Since the beginning of the conflict in Syria, the country’s stockpile of chemical weapons has been a point of tension. Assad’s use of chemical weapons has often been deemed the “red line” when it comes to US intervention. This blog has addressed the fears surrounding Syria’s chemical weapons twice before, here and here.
Syria’s chemical weapons are, once again, back in the news as of late. A recent cable from the US State Department alleges that a chemical agent was used in the city of Homs just before Christmas. Josh Rogin at Foreign Policy was the first to break the news on January 15. Rogin quotes an Obama official as saying, “We can’t definitely say 100 percent, but Syrian contacts made a compelling case that Agent 15 was used in Homs on Dec. 23.” The cable, classified at the “secret” level, has understandably caused an uproar that continues nearly two weeks later.
The latest brush with Syria’s chemical weapons has not only illustrated the ongoing devastation of the nearly two-year conflict but has also renewed fears over rogue elements, such as al-Qaeda-like groups within Syria gaining possession of the country’s chemical stockpiles. Israel seems to have increased its alert over Syria’s chemical weapons by taking measures to prepare for a situation in which these weapons fall into the hands of al-Qaeda-like groups or even Hezbollah in South Lebanon. Israel has moved at least one of its Iron Dome batteries to the northern city of Haifa, near the Lebanese and Syria borders. While the move is being called “routine,” it is unlikely that recent events in Syria don’t play some role. Israel has also sent its National Security Council head, Yaakov Amidror, to Moscow for a “lightning visit” with Russian Foreign Minister Sergey Lavrov. Amidror has been sent to convince Russian officials to take greater steps towards preventing Syria’s stockpiles from falling into the hands of rogue actors.
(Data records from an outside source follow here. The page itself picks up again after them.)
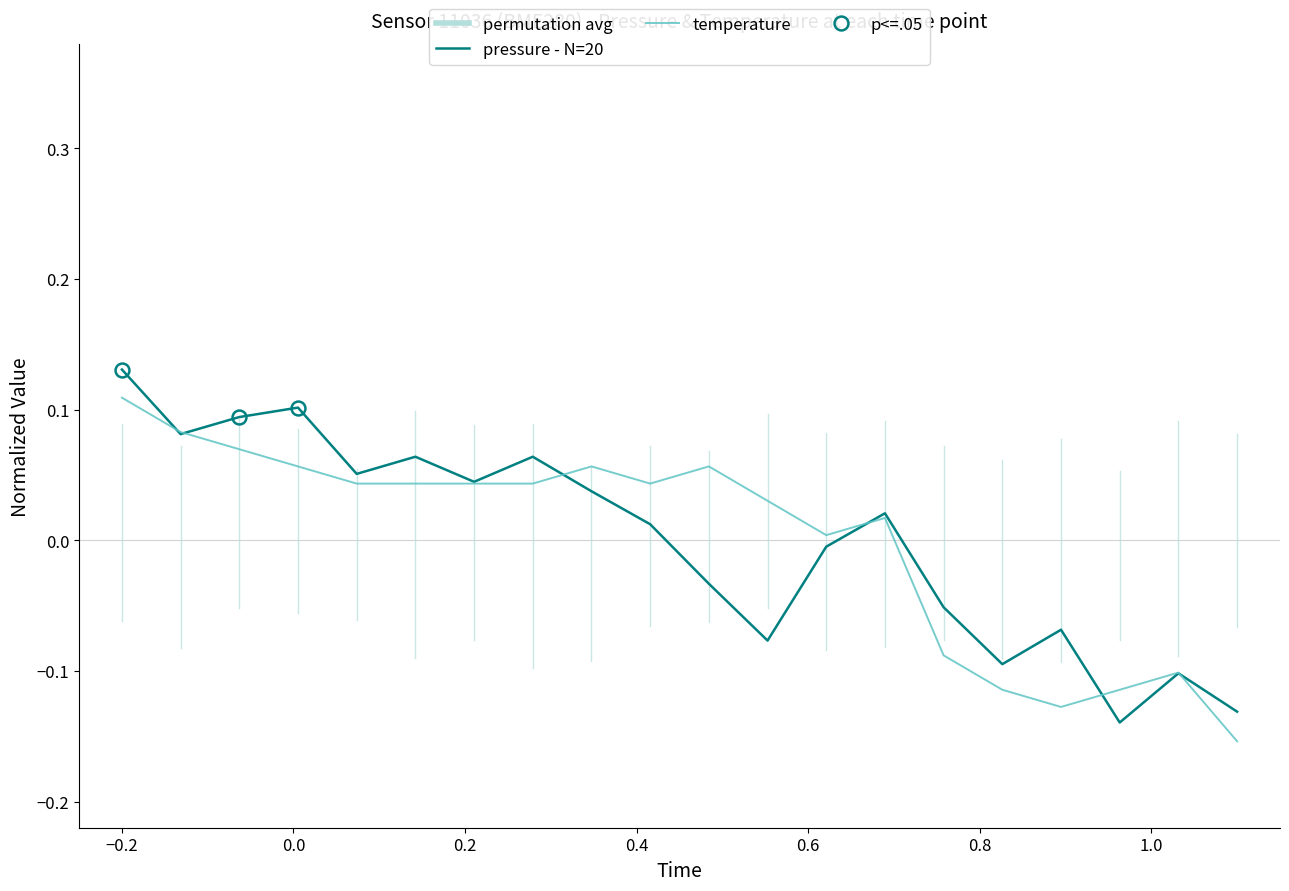

Where is pressure nearest to the value 0?

00:36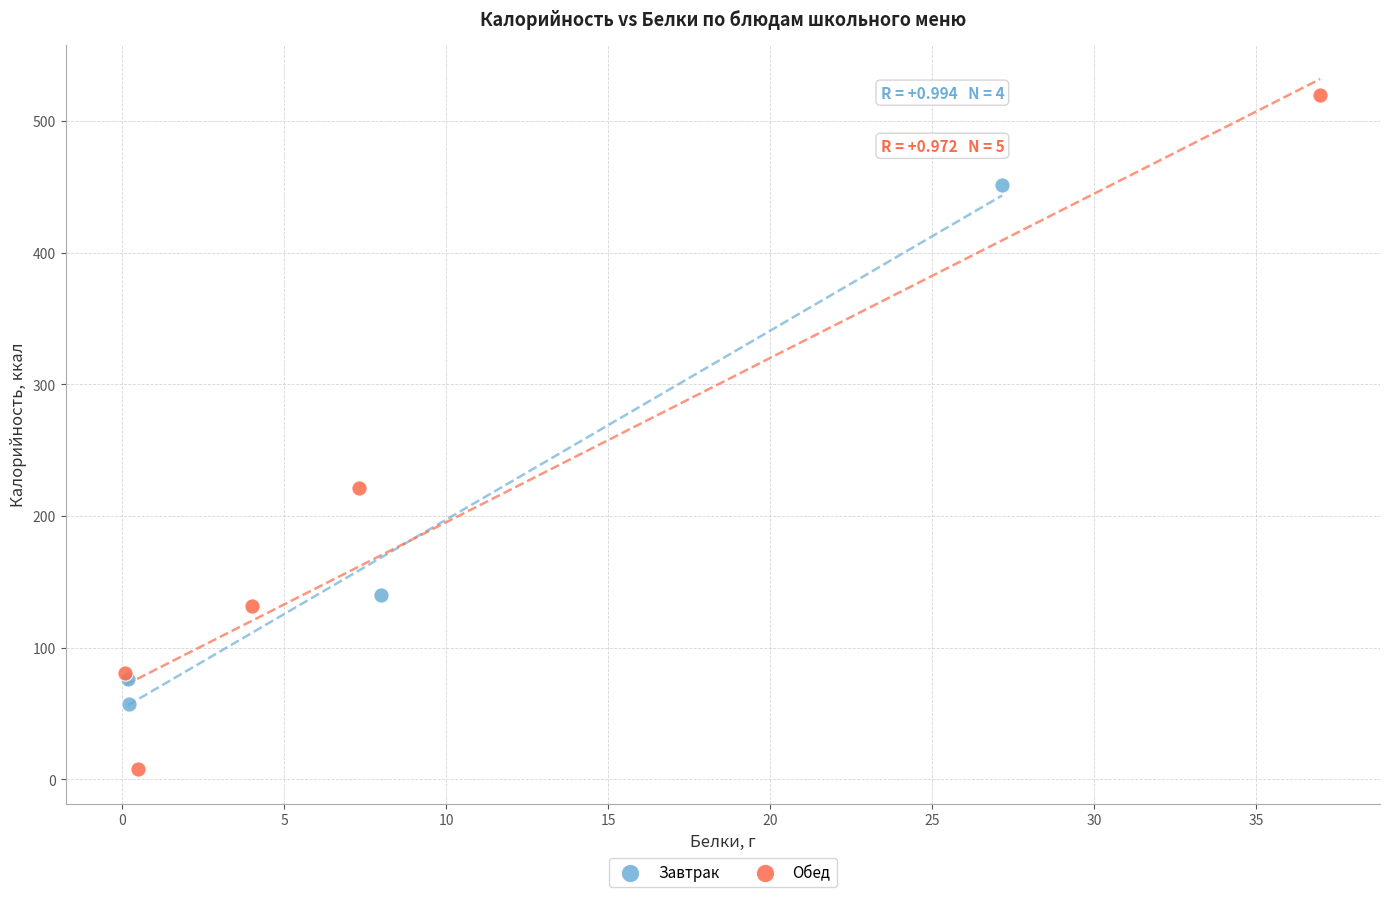

Which series reaches the maximum Y coordinate?

Обед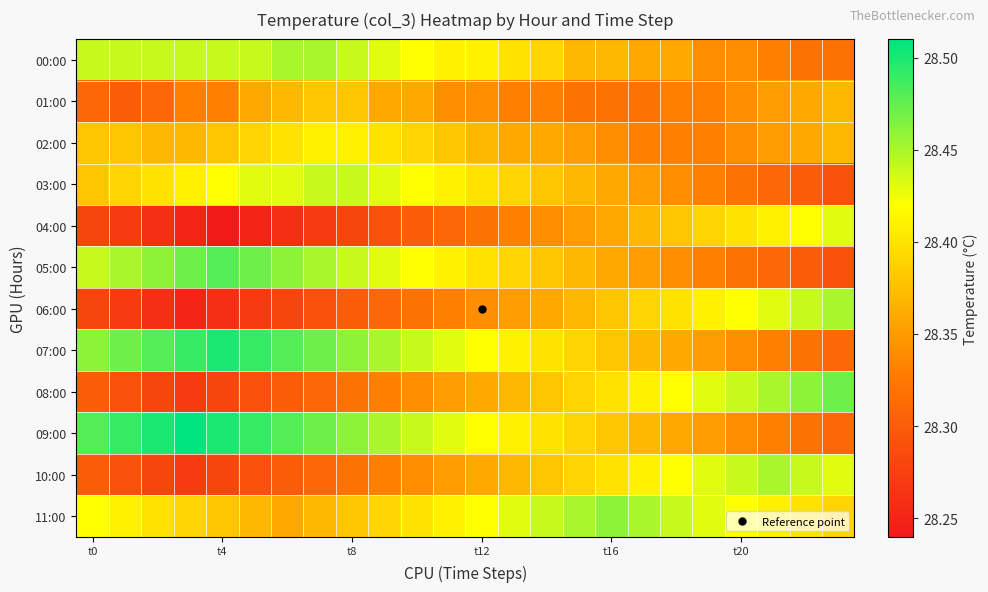

Count the number of data series in this chart.

12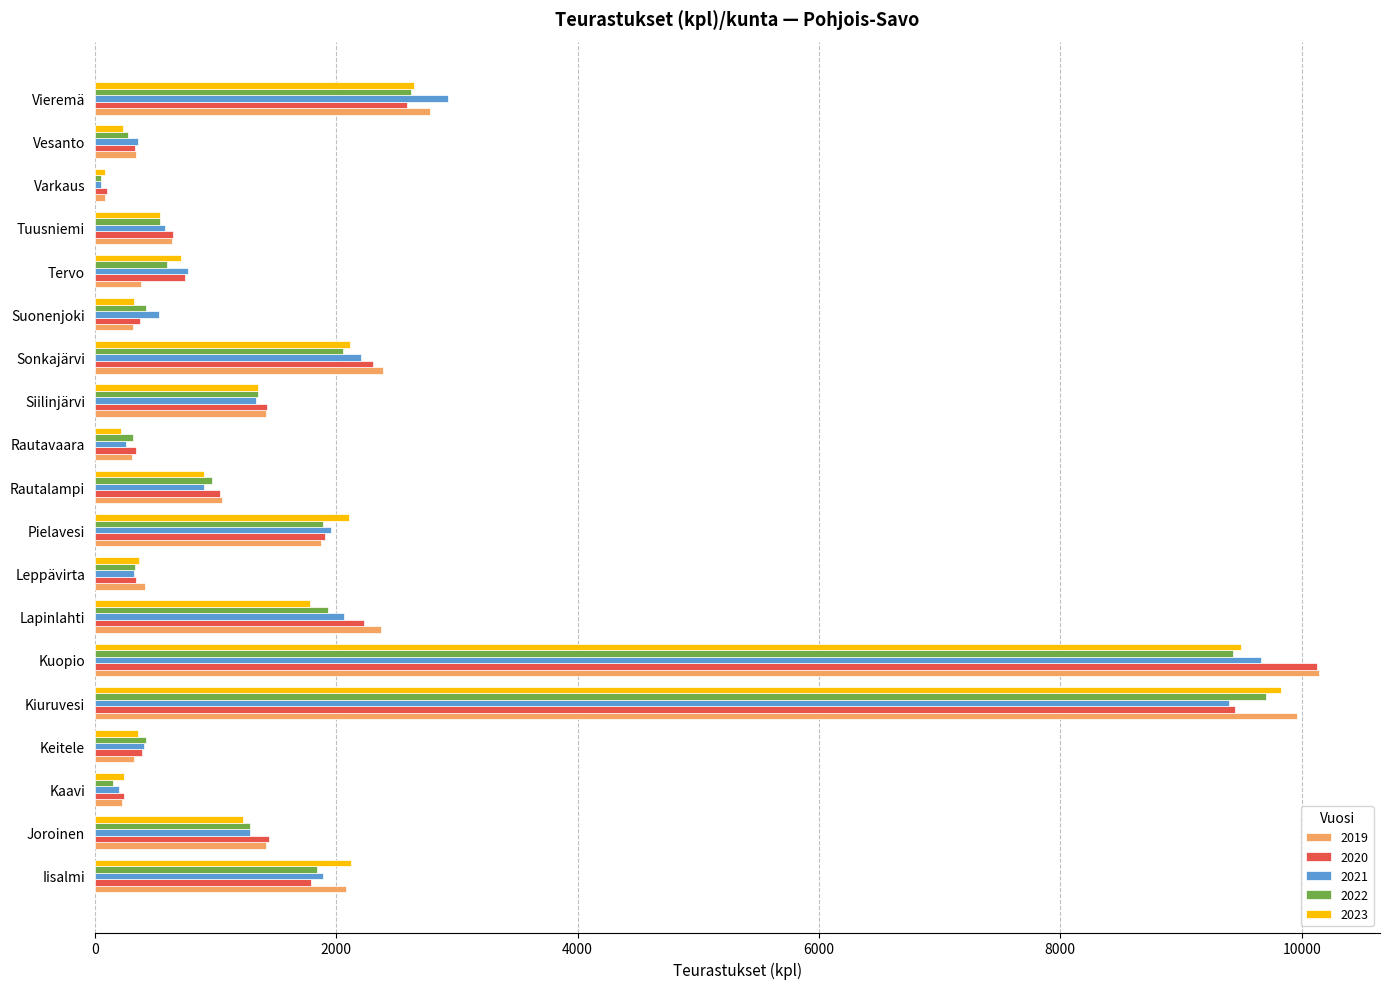

What is the total value across all series at Rautavaara?

1432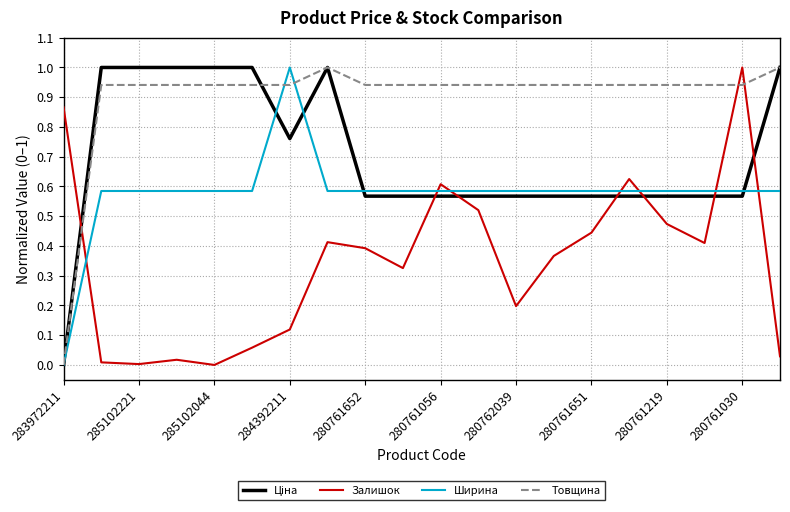

True or false: Залишок and Ширина cross at least once.

True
But the recent uproar isn’t confined merely to worries about terrorist groups or disgust over the continuing violence in Syria. Some individuals have questioned the reliability of the cable and have pointed out evidence that, like many accounts of events happening in Syria, the recent allegation of chemical-weapons-use in Homs is awash in inconsistencies. Raffi Khatchadourian at The New Yorker wrote an in-depth examination of the evidence from the cable and from Rogin’s own work and concludes that the agent used in the attack before Christmas was not, in fact, Agent 15. Instead it was a nerve gas–but not sarin. According to Khatchadourian, fingers point towards the use of a commercial pesticide that can cause some of the same symptoms as sarin gas, albeit with far fewer deaths. Khatchadourian also cites the latest response from the State Department: ‘Today, a State Department spokesperson added that the secret cable’s contents had been mischaracterized by Rogin’s source, and that there was “no credible evidence to corroborate or to confirm that chemical weapons were used.” Khatchadourian’s conclusion calls into question who the perpetrator of of the alleged attack really was and what the motivation behind such an attack could have been, in light of the developments.
At Foreign Policy, where Rogin posted his initial story, Jeffrey Lewis takes the argument one step farther than Khatchadourian and details the history of Agent 15–that is, of a chemical agent that is entirely fictional. Lewis questions the credibility of the claim of the attack with wit, but his analysis doesn’t stop there. Throughout the article, he returns time and again to this question: Even if there had been a chemical attack, why is the red line the use of chemical weapons and not the use of torture or the killing of civilians that occurs every day in Syria?
Lewis speaks the truth. Chemical weapons use or no, the violence rages on in Syria.